202110111120 Solution to 2012-DSE-PHY-1A-5

There are two forces $\mathbf{F_1}$ and $\mathbf{F_2}$ , of constant magnitudes (i.e., $F_1=|\mathbf{F_1}|=\textrm{Const.}$ ; $F_2=|\mathbf{F_2}|=\textrm{Const.}$ ), acting at the same point. The angle $\theta$ between $\mathbf{F_1}$ and $\mathbf{F_2}$ increases from $0^\circ$ to $180^\circ$ .Apparently from the figure, $F_1>F_2$ .
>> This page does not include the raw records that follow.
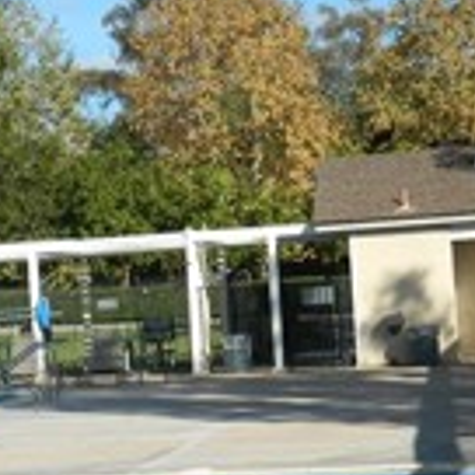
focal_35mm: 104
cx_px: 59
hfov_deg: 16.5
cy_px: 335
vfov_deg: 16.7
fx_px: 1615
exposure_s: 1/160
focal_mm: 4.5
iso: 80
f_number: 8.7
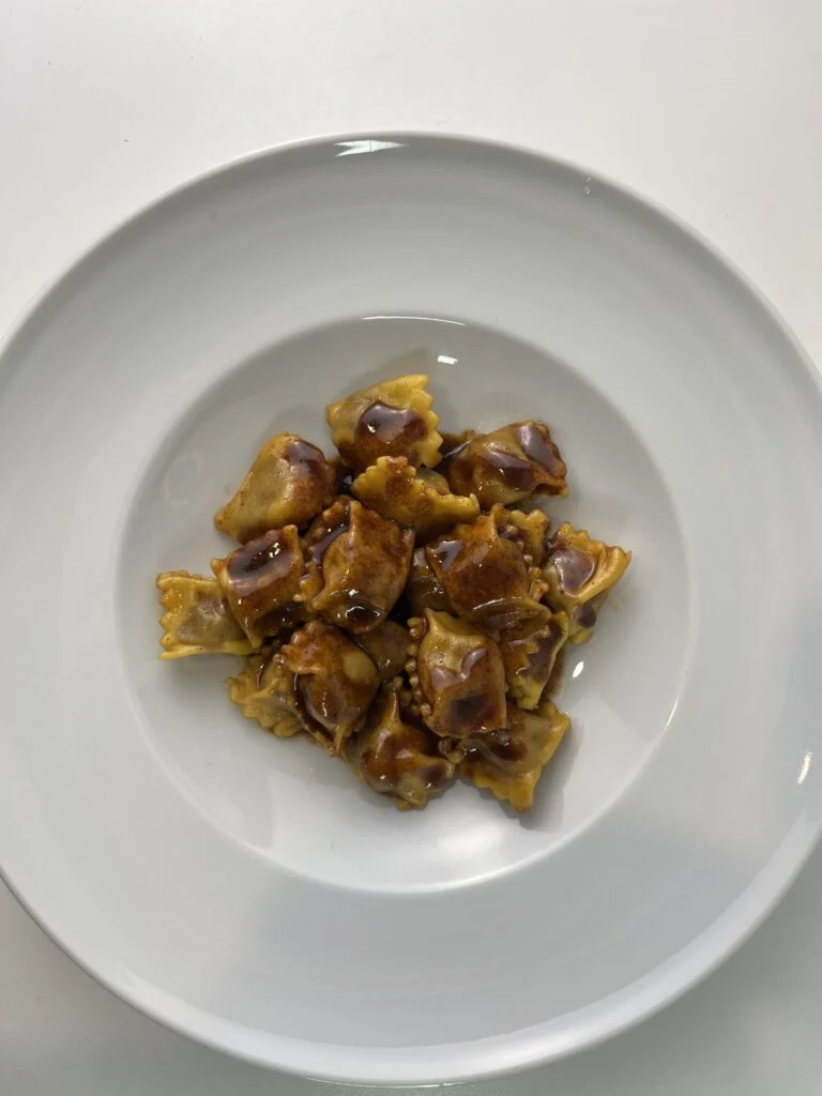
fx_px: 823
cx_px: 411
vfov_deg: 67.3
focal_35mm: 26
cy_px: 548
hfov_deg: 53.1
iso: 40
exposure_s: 1/100
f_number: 1.6
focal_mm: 5.1
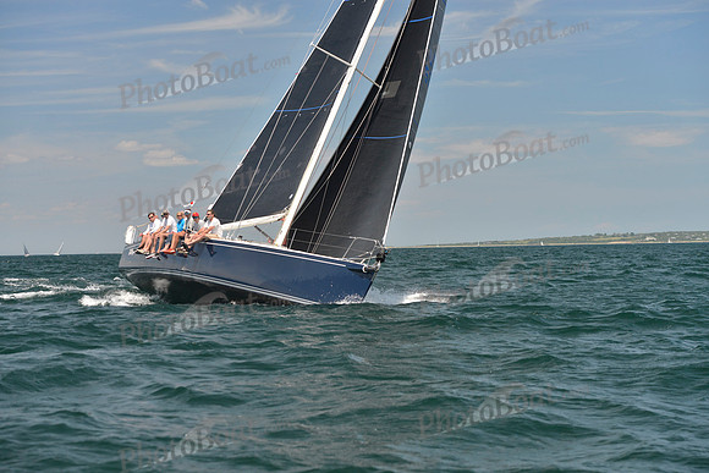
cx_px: 354
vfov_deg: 19.5
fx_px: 1379
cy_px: 236
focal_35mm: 70
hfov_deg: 28.8
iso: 400
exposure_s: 1/800
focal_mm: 70
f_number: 5.6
Let the direction of $\mathbf{F_2}$ be fixed due east.

Then,

$\begin{aligned} \mathbf{F_1} & = F_1\cos\theta\,\hat{\mathbf{i}}+F_1\sin\theta\,\hat{\mathbf{j}} \\ \mathbf{F_2} & = F_2\,\hat{\mathbf{i}} + 0\,\hat{\mathbf{j}} \\ \mathbf{F_3} & = \mathbf{F_1} + \mathbf{F_2} \\ & = ( F_1\cos\theta + F_2 )\,\hat{\mathbf{i}} + F_1\sin\theta\,\hat{\mathbf{j}} \\ \end{aligned}$

$\begin{aligned} F_3 & = |\mathbf{F_3}| \\ & = \sqrt{(F_1\cos\theta + F_2)^2+(F_1\sin\theta )^2} \\ & = \sqrt{(F_1)^2\cos^2\theta + 2F_1F_2\cos\theta +(F_2)^2+(F_1)^2\sin^2\theta} \\ & = \sqrt{(F_1)^2+(F_2)^2+2F_1F_2\cos\theta} \\ \end{aligned}$

If $\theta =0^\circ$ , then $\cos\theta =1$ and $F_3=F_1+F_2$ ;

if $\theta =90^\circ$ , then $\cos\theta =0$ and $F_3=\sqrt{(F_1)^2+(F_2)^2}$ ;

if $\theta =180^\circ$ , then $\cos\theta =-1$ and $F_3=F_1-F_2$ .

By the triangle inequality,

$F_1+F_2>F_3=\sqrt{(F_1)^2+(F_2)^2}$ .

So the magnitude $F_3$ of the resultant force $\mathbf{F_3}$ decreases throughout.

(Countercheck)

Differentiating $F_3$ w.r.t. $\theta$ ,

$\begin{aligned} \quad \frac{\mathrm{d}}{\mathrm{d}\theta}(F_3) & = \frac{\mathrm{d}}{\mathrm{d}\theta} \sqrt{(F_1)^2+(F_2)^2+2F_1F_2\cos\theta} \\ & = \frac{-F_1F_2\sin\theta}{\sqrt{(F_1)^2+(F_2)^2+2F_1F_2\cos\theta}}\\ \end{aligned}$